Insofar as a petition under Order 39 Rule 1 CPC is concerned the court would be concerned only with prima facie case, irreparable loss and injury, and balance of convenience. A finding one way or other in that aspect need not affect the consideration of the issue in the suit. An enquiry as regards the said aspect cannot be treated as trial of the suit under Section 10 CPC cannot bar the court from entertaining such an interlocutory application." 11. In this case, lower court has even refused to receive the application to its file. Before returning the same, a duty is cast on lower court, to see whether stay is a bar for entertaining the application. When that is nothing to do with trial, nor it decide cause of action from determining the rights of parties, there is no prohibition in entertaining the same. Lower court has committed grave injustice in returning the application to petitioners. 12. Even though I have found that Lower Court committed patent illegality, I do not think that anything survives in injunction application as on date.
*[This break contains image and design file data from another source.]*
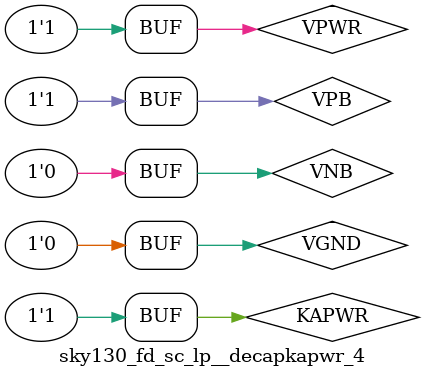
<source format=v>
/*
 * Copyright 2020 The SkyWater PDK Authors
 *
 * Licensed under the Apache License, Version 2.0 (the "License");
 * you may not use this file except in compliance with the License.
 * You may obtain a copy of the License at
 *
 *     https://www.apache.org/licenses/LICENSE-2.0
 *
 * Unless required by applicable law or agreed to in writing, software
 * distributed under the License is distributed on an "AS IS" BASIS,
 * WITHOUT WARRANTIES OR CONDITIONS OF ANY KIND, either express or implied.
 * See the License for the specific language governing permissions and
 * limitations under the License.
 *
 * SPDX-License-Identifier: Apache-2.0
*/


`ifndef SKY130_FD_SC_LP__DECAPKAPWR_4_TIMING_V
`define SKY130_FD_SC_LP__DECAPKAPWR_4_TIMING_V

/**
 * decapkapwr: Decoupling capacitance filler on keep-alive rail.
 *
 * Verilog simulation timing model.
 */

`timescale 1ns / 1ps
`default_nettype none

`celldefine
module sky130_fd_sc_lp__decapkapwr_4 ();

    // Module supplies
    supply1 KAPWR;
    supply1 VPWR ;
    supply0 VGND ;
    supply1 VPB  ;
    supply0 VNB  ;
     // No contents.
endmodule
`endcelldefine

`default_nettype wire
`endif  // SKY130_FD_SC_LP__DECAPKAPWR_4_TIMING_V

</source>
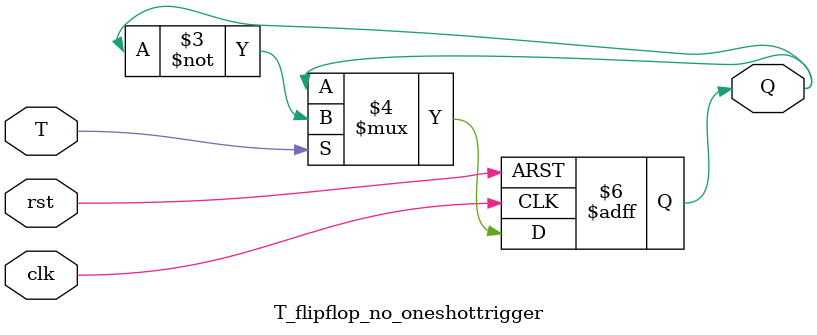
<source format=v>
`timescale 1ns / 1ps


module T_flipflop_no_oneshottrigger(clk, rst, T, Q);

input T, clk, rst;
output reg Q;

always @(posedge clk or negedge rst)
begin
    if(!rst)
        Q <= 1'b0;
    else if(T)
        Q <= ~Q;
end
endmodule

</source>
Interim application was relating to a festival to be held on 12. 1998. Even if I direct lower court to entertain the application, no relief could be granted by it as on date, for the relief claimed. The application has to be amended for which opportunity has to be given to the petitioner. 13. Under the above circumstances, I direct lower court to entertain the application and pass orders after permitting petitioner to amend the application. At the same time, I direct the lower court not to commit such illegality without looking into the papers and relevant provisions of law. Office is directed to return the original papers to petitioners who shall submit the same before lower court along with the copy of this order. Amendment will be carried out after the original petition is produced by the petitioner before the lower court. 14. In the result, the Civil Revision Petition is disposed of as above. No costs. Consequently, C.M.P. No. 851 of 1999 is closed.